*** EXTRACTED INFORMATION Section Begins ***
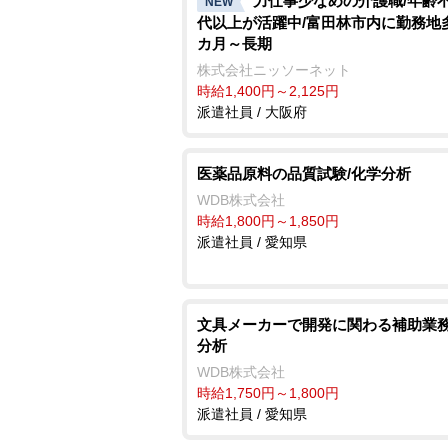
力仕事少なめの介護職/年齢不問
NEW
代以上が活躍中/富田林市内に勤務地多
カ月～長期
株式会社ニッソーネット
時給1,400円～2,125円
派遣社員 / 大阪府
医薬品原料の品質試験/化学分析
WDB株式会社
時給1,800円～1,850円
派遣社員 / 愛知県
文具メーカーで開発に関わる補助業務
分析
WDB株式会社
時給1,750円～1,800円
派遣社員 / 愛知県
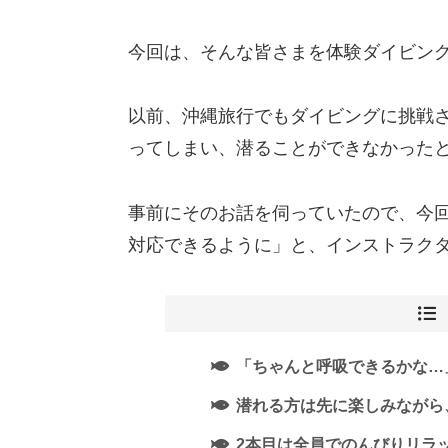
今回は、そんな皆さまを体験ダイビングに
以前、沖縄旅行でもダイビングに挑戦
ってしまい、潜ることができなかった
事前にそのお話を伺っていたので、今
対応できるように」と、インストラクタ
「ちゃんと呼吸できるかな…
潜れる方は先に楽しみながら
2本目は全員でのんびりリラ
*** EXTRACTED INFORMATION Section Ends ***
→ **TASK DETAILS**
What the response needs is every entry, repeated exactly, and none of the pictures.

→ **SOLUTION TO THIS EXERCISE**
力仕事少なめの介護職/年齢不問
NEW
代以上が活躍中/富田林市内に勤務地多
カ月～長期
株式会社ニッソーネット
時給1,400円～2,125円
派遣社員 / 大阪府
医薬品原料の品質試験/化学分析
WDB株式会社
時給1,800円～1,850円
派遣社員 / 愛知県
文具メーカーで開発に関わる補助業務
分析
WDB株式会社
時給1,750円～1,800円
派遣社員 / 愛知県
今回は、そんな皆さまを体験ダイビングに
以前、沖縄旅行でもダイビングに挑戦
ってしまい、潜ることができなかった
事前にそのお話を伺っていたので、今
対応できるように」と、インストラクタ
「ちゃんと呼吸できるかな…
潜れる方は先に楽しみながら
2本目は全員でのんびりリラ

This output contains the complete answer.